Operational Dashboards with Grafana#

We use Grafana for creating dashboards from our operational metrics. Dashboards are useful for understanding the current status of the system and all its components at a glance. They are also very useful to try and debug what is going wrong during / after an outage.

What is it?#

A dashboard is a set of pre-defined graphs in a particular layout that provide an overview of a system. In our case, they provide an overview of the operational metrics of the components that make up mybinder.org.

Where is it?#

Our dashboards are at grafana.mybinder.org. It is public for everyone to view - but to edit, you need an admin password that is private.

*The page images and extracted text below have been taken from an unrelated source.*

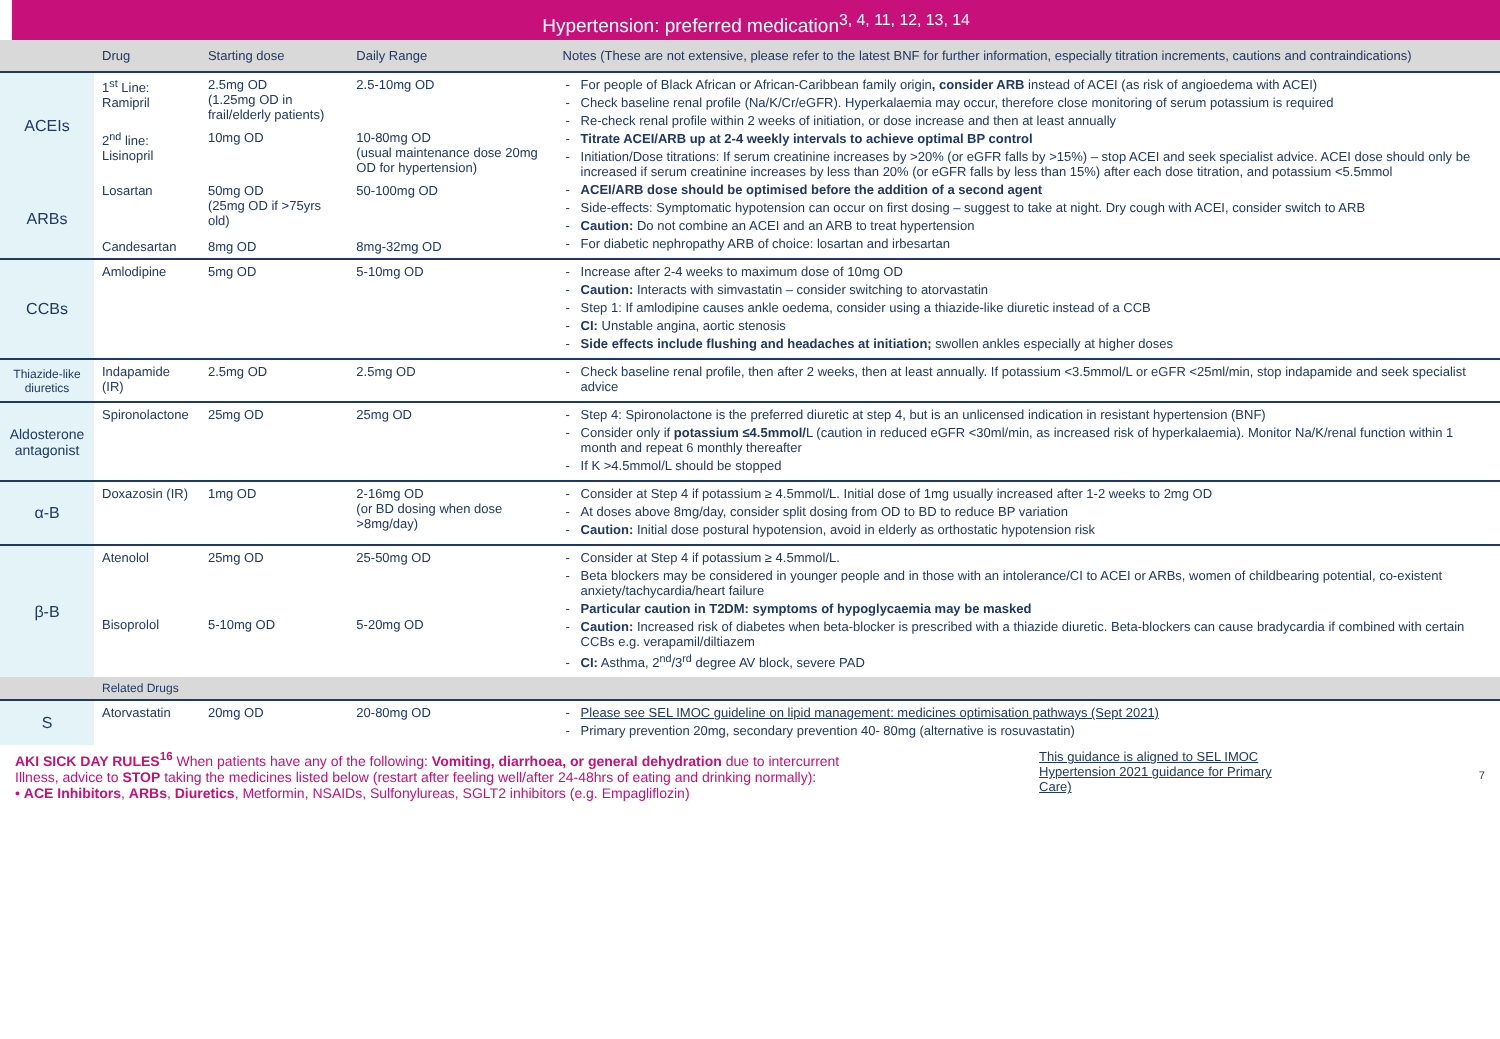Hypertension: preferred medication<sup>3, 4, 11, 12, 13, 14</sup>
| | Drug | Starting dose | Daily Range | Notes (These are not extensive, please refer to the latest BNF for further information, especially titration increments, cautions and contraindications) |
| --- | --- | --- | --- | --- |
| ACEIs | 1<sup>st</sup> Line: Ramipril | 2.5mg OD (1.25mg OD in frail/elderly patients) | 2.5-10mg OD | For people of Black African or African-Caribbean family origin , consider ARB instead of ACEI (as risk of angioedema with ACEI) Check baseline renal profile (Na/K/Cr/eGFR). Hyperkalaemia may occur, therefore close monitoring of serum potassium is required Re-check renal profile within 2 weeks of initiation, or dose increase and then at least annually Titrate ACEI/ARB up at 2-4 weekly intervals to achieve optimal BP control Initiation/Dose titrations: If serum creatinine increases by >20% (or eGFR falls by >15%) – stop ACEI and seek specialist advice. ACEI dose should only be increased if serum creatinine increases by less than 20% (or eGFR falls by less than 15%) after each dose titration, and potassium <5.5mmol ACEI/ARB dose should be optimised before the addition of a second agent Side-effects: Symptomatic hypotension can occur on first dosing – suggest to take at night. Dry cough with ACEI, consider switch to ARB Caution: Do not combine an ACEI and an ARB to treat hypertension For diabetic nephropathy ARB of choice: losartan and irbesartan |
| | 2<sup>nd</sup> line: Lisinopril | 10mg OD | 10-80mg OD (usual maintenance dose 20mg OD for hypertension) | |
| ARBs | Losartan | 50mg OD (25mg OD if >75yrs old) | 50-100mg OD | |
| | Candesartan | 8mg OD | 8mg-32mg OD | |
| CCBs | Amlodipine | 5mg OD | 5-10mg OD | Increase after 2-4 weeks to maximum dose of 10mg OD Caution: Interacts with simvastatin – consider switching to atorvastatin Step 1: If amlodipine causes ankle oedema, consider using a thiazide-like diuretic instead of a CCB CI: Unstable angina, aortic stenosis Side effects include flushing and headaches at initiation; swollen ankles especially at higher doses |
| Thiazide-like diuretics | Indapamide (IR) | 2.5mg OD | 2.5mg OD | Check baseline renal profile, then after 2 weeks, then at least annually. If potassium <3.5mmol/L or eGFR <25ml/min, stop indapamide and seek specialist advice |
| Aldosterone antagonist | Spironolactone | 25mg OD | 25mg OD | Step 4: Spironolactone is the preferred diuretic at step 4, but is an unlicensed indication in resistant hypertension (BNF) Consider only if potassium ≤4.5mmol/ L (caution in reduced eGFR <30ml/min, as increased risk of hyperkalaemia). Monitor Na/K/renal function within 1 month and repeat 6 monthly thereafter If K >4.5mmol/L should be stopped |
| α-B | Doxazosin (IR) | 1mg OD | 2-16mg OD (or BD dosing when dose >8mg/day) | Consider at Step 4 if potassium ≥ 4.5mmol/L. Initial dose of 1mg usually increased after 1-2 weeks to 2mg OD At doses above 8mg/day, consider split dosing from OD to BD to reduce BP variation Caution: Initial dose postural hypotension, avoid in elderly as orthostatic hypotension risk |
| β-B | Atenolol | 25mg OD | 25-50mg OD | Consider at Step 4 if potassium ≥ 4.5mmol/L. Beta blockers may be considered in younger people and in those with an intolerance/CI to ACEI or ARBs, women of childbearing potential, co-existent anxiety/tachycardia/heart failure Particular caution in T2DM: symptoms of hypoglycaemia may be masked Caution: Increased risk of diabetes when beta-blocker is prescribed with a thiazide diuretic. Beta-blockers can cause bradycardia if combined with certain CCBs e.g. verapamil/diltiazem CI: Asthma, 2<sup>nd</sup>/3<sup>rd</sup> degree AV block, severe PAD |
| | Bisoprolol | 5-10mg OD | 5-20mg OD | |
| | Related Drugs | | | |
| S | Atorvastatin | 20mg OD | 20-80mg OD | Please see SEL IMOC guideline on lipid management: medicines optimisation pathways (Sept 2021) Primary prevention 20mg, secondary prevention 40- 80mg (alternative is rosuvastatin) |
AKI SICK DAY RULES<sup>16</sup> When patients have any of the following: Vomiting, diarrhoea, or general dehydration due to intercurrent
Illness, advice to STOP taking the medicines listed below (restart after feeling well/after 24-48hrs of eating and drinking normally):
• ACE Inhibitors, ARBs, Diuretics, Metformin, NSAIDs, Sulfonylureas, SGLT2 inhibitors (e.g. Empagliflozin)
This guidance is aligned to SEL IMOC Hypertension 2021 guidance for Primary Care)
7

Open an issue in jupyterhub/mybinder.org-deploy if you want write access to the dashboards.

You can click the button to the right of the Grafana logo in the top left, and it will open a drop-down menu of dashboards for the mybinder.org deployment.

Modifying dashboards#

Each dashboard is edited directly from the user interface (if you have access to edit it). You can click on any graph and select the Edit option to see what queries make up the dashboard, and how you can edit it. All the dashboard definitions are stored in an sqlite database on a disk attached to the running grafana instance.

The Grafana documentation has more info on the various concepts in Grafana, and how you can use them. You can also create a new dashboard and play with it. Be careful before editing currently used dashboards!

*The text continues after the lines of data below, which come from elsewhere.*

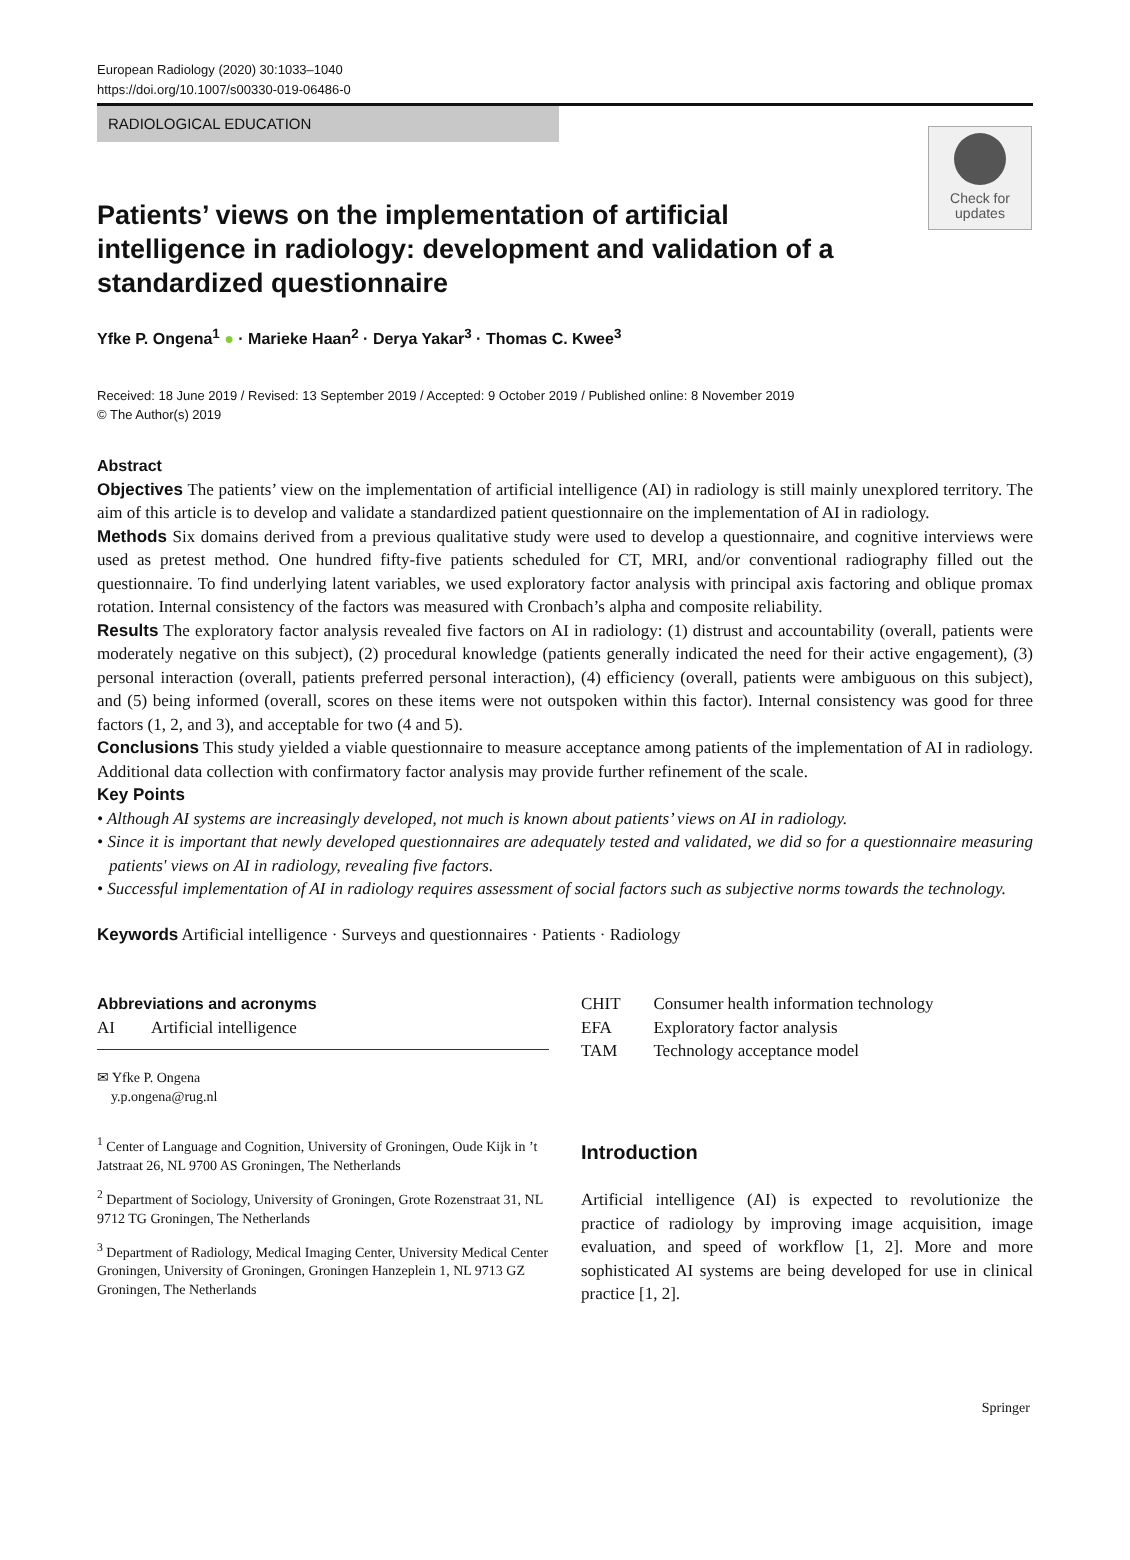European Radiology (2020) 30:1033–1040
https://doi.org/10.1007/s00330-019-06486-0
RADIOLOGICAL EDUCATION
Check for
updates
Patients’ views on the implementation of artificial intelligence in radiology: development and validation of a standardized questionnaire
Yfke P. Ongena<sup>1</sup> ● · Marieke Haan<sup>2</sup> · Derya Yakar<sup>3</sup> · Thomas C. Kwee<sup>3</sup>
Received: 18 June 2019 / Revised: 13 September 2019 / Accepted: 9 October 2019 / Published online: 8 November 2019
© The Author(s) 2019
Abstract
Objectives The patients’ view on the implementation of artificial intelligence (AI) in radiology is still mainly unexplored territory. The aim of this article is to develop and validate a standardized patient questionnaire on the implementation of AI in radiology.
Methods Six domains derived from a previous qualitative study were used to develop a questionnaire, and cognitive interviews were used as pretest method. One hundred fifty-five patients scheduled for CT, MRI, and/or conventional radiography filled out the questionnaire. To find underlying latent variables, we used exploratory factor analysis with principal axis factoring and oblique promax rotation. Internal consistency of the factors was measured with Cronbach’s alpha and composite reliability.
Results The exploratory factor analysis revealed five factors on AI in radiology: (1) distrust and accountability (overall, patients were moderately negative on this subject), (2) procedural knowledge (patients generally indicated the need for their active engagement), (3) personal interaction (overall, patients preferred personal interaction), (4) efficiency (overall, patients were ambiguous on this subject), and (5) being informed (overall, scores on these items were not outspoken within this factor). Internal consistency was good for three factors (1, 2, and 3), and acceptable for two (4 and 5).
Conclusions This study yielded a viable questionnaire to measure acceptance among patients of the implementation of AI in radiology. Additional data collection with confirmatory factor analysis may provide further refinement of the scale.
Key Points
• Although AI systems are increasingly developed, not much is known about patients’ views on AI in radiology.
• Since it is important that newly developed questionnaires are adequately tested and validated, we did so for a questionnaire measuring patients' views on AI in radiology, revealing five factors.
• Successful implementation of AI in radiology requires assessment of social factors such as subjective norms towards the technology.
Keywords Artificial intelligence · Surveys and questionnaires · Patients · Radiology
Abbreviations and acronyms
| AI | Artificial intelligence |
✉ Yfke P. Ongena
y.p.ongena@rug.nl
<sup>1</sup> Center of Language and Cognition, University of Groningen, Oude Kijk in ’t Jatstraat 26, NL 9700 AS Groningen, The Netherlands
<sup>2</sup> Department of Sociology, University of Groningen, Grote Rozenstraat 31, NL 9712 TG Groningen, The Netherlands
<sup>3</sup> Department of Radiology, Medical Imaging Center, University Medical Center Groningen, University of Groningen, Groningen Hanzeplein 1, NL 9713 GZ Groningen, The Netherlands
| CHIT | Consumer health information technology |
| EFA | Exploratory factor analysis |
| TAM | Technology acceptance model |
Introduction
Artificial intelligence (AI) is expected to revolutionize the practice of radiology by improving image acquisition, image evaluation, and speed of workflow [1, 2]. More and more sophisticated AI systems are being developed for use in clinical practice [1, 2].
Springer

Installation & Configuration#

Grafana is installed with the Grafana helm chart. You can see the options for configuring it documented in its values.yaml file. You can also see the specific ways we have configured it in the grafana section of mybinder/values.yaml, config/prod.yaml and config/staging.yaml.

Annotations#

Annotations are a cool feature of Grafana that lets us add arbitrary markers tagged to all graphs marking an event that has happened. For example, you can create an annotation each time a deployment happens - this puts a marker with info about the deployment on each graph, so you can easily tell if a particular deployment has caused changes in any metric. This is very useful for debugging!

We use the script in travis/post-grafana-annotation.py to create annotations just before each deployment. See the docstring in the script for more details.